Allan is a guy who has a very painful hand after sustaining a crush injury and developing a CRPS.  After about three years of unhelpful surgeries and fairly high doses of various medications, he was referred for pain management and started to use things like activity regulation, cognitive reframing, coping statements, breathing and so on.  He even weaned himself of all medication and eventually returned to work, but over Christmas, took a break for about a month to have a summer holiday with his family.  When he returned after his vacation, he had about two weeks working where he had more jobs to do than he’d had for a long time.  Then work slowed down.  His pain increased and he said it was the most painful it had been since before he came to Pain Management.

His wife’s first instinct was that he’d done something to his hand and she went with him to the GP to ‘find out what’s going on’ and maybe have another scan ‘just in case you’ve broken something’.  His GP suggested he go back onto tramadol for a while, and would he like to have some physiotherapy.  Allan decided not to do any of this – he got out his folder of pain management strategies, reviewed his setback plan and started back on the things that he’s found work well.  But his confidence was shaken and so he called me to see if we could review his setback plan and check that he hadn’t forgotten anything.  We went through all the various factors that are, for Allan, high risk situations where he may fail to use his coping strategies – and there they all were.  Changes to routine, a long time where his pain had been quite low then a sudden increase in pain, family stress and social cues from his wife and GP, and he was beginning to feel a lot less confident in his skills – all of these are Allan’s high risk factors.

I’m pleased to say that I got a call from Allan a week ago – he’s back working full time again, didn’t have a scan, didn’t start taking medication again, is regularly playing squash and using his coping statements, and feeling in control.  His confidence has been boosted, and his mood has returned to normal.

That’s what I call ‘managing a setback successfully by yourself’.  Well worth an hour’s follow-up appointment, I think, and a whole lot less costly than having another (useless) scan, more (expensive) medications, stopping work (and feeling stressed because of financial woes), and being a patient (again).

This is a recording…this is a recording…

Preventing relapse has to be one of the most difficult parts of pain management – what do you do to keep someone going with their new skills while at the same time not allowing them to become dependent on your encouragement?

Some strategies have included spacing the final few sessions some time after the bulk of the intervention; providing access to a support group; providing explicit instruction on ‘ways to manage high risk situations’; periodic telephone consultations – and now, ‘an automated, telephone-based tool for maintenance enhancement’ (Naylor,MR., Keefe, FJ., Brigidi, B., Naud, S., Helzer, JE., 2008).

Therapeutic Interactive Voice Response (TIVR) has four components: a daily self-monitoring questionnaire, a didactic review of coping skills, pre-recorded behavioral rehearsals of coping skills, and monthly personalized feedback messages from the CBT therapist based on a review of the patient’s daily reports.  The first three components are pre-recorded and all four can be accessed remotely by patients via touch-tone telephone on demand.

Sounds great – and the response looks favourable.  Maybe this is one way to maximise outcomes, while minimising cost and therapist time?
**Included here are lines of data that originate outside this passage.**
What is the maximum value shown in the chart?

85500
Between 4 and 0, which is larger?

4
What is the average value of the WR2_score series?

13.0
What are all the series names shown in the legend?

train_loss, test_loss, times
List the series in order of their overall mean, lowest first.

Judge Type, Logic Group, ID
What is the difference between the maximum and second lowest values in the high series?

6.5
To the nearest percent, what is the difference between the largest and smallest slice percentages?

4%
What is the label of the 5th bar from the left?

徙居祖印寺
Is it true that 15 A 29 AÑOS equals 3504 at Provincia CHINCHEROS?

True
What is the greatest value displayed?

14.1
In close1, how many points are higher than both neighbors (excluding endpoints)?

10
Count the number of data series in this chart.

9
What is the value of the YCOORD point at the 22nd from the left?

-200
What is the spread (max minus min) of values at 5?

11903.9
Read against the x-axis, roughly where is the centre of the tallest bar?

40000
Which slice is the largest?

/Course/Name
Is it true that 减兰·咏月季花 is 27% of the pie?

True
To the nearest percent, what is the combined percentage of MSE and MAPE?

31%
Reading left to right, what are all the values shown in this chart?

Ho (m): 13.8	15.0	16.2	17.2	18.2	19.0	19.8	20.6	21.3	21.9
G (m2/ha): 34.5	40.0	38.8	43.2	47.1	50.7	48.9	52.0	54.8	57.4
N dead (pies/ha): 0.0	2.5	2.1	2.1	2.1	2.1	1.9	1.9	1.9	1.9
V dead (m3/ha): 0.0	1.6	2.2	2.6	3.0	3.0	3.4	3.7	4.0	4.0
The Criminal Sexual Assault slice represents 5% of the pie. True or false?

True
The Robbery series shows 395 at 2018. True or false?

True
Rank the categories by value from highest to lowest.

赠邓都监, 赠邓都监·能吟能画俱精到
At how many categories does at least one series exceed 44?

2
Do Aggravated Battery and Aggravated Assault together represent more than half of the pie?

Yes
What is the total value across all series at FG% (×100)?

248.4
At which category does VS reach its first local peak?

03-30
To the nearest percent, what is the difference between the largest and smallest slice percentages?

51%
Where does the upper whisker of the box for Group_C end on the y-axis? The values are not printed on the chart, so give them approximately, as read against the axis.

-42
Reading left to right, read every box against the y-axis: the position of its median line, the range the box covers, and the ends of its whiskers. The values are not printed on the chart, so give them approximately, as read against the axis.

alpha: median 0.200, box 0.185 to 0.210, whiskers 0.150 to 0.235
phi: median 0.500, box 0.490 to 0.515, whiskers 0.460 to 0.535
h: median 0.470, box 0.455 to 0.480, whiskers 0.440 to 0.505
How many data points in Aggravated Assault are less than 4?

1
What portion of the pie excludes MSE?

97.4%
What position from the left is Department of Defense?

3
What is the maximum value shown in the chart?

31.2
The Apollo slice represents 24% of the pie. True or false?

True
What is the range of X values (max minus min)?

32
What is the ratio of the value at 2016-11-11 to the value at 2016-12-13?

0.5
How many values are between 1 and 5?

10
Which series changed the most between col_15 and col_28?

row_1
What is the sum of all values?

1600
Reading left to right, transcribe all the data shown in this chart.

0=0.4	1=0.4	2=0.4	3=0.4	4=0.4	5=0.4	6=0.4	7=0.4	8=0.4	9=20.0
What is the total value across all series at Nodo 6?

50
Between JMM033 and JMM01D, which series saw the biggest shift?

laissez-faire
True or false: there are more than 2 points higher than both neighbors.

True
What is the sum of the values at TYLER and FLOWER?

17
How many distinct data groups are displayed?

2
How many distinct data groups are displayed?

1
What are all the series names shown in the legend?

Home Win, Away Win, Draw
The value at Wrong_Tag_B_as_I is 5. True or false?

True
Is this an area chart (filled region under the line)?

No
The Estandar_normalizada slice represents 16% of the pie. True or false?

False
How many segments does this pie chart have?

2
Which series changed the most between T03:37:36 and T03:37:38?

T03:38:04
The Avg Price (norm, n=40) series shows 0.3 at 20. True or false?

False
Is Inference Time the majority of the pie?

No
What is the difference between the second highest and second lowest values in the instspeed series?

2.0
My only concern is the need for participants to be (1) adherent to completing questionnaires on a very regular basis, and (2) comfortable with auditory-only feedback and using a telephone.  Both of these aspects require high levels of commitment to the process – and good literacy.

Nevertheless, it does demonstrate that technology can provide a way for therapy to maintain input with lower costs, which can only be good for our patients.

Naylor MR, Keefe FJ, Brigidi B, Naud S, Helzer JE, (2008). Therapeutic Interactive Voice Response for chronic pain reduction and relapse prevention. Pain. 134(3):335-45. Epub 2008 Jan 4.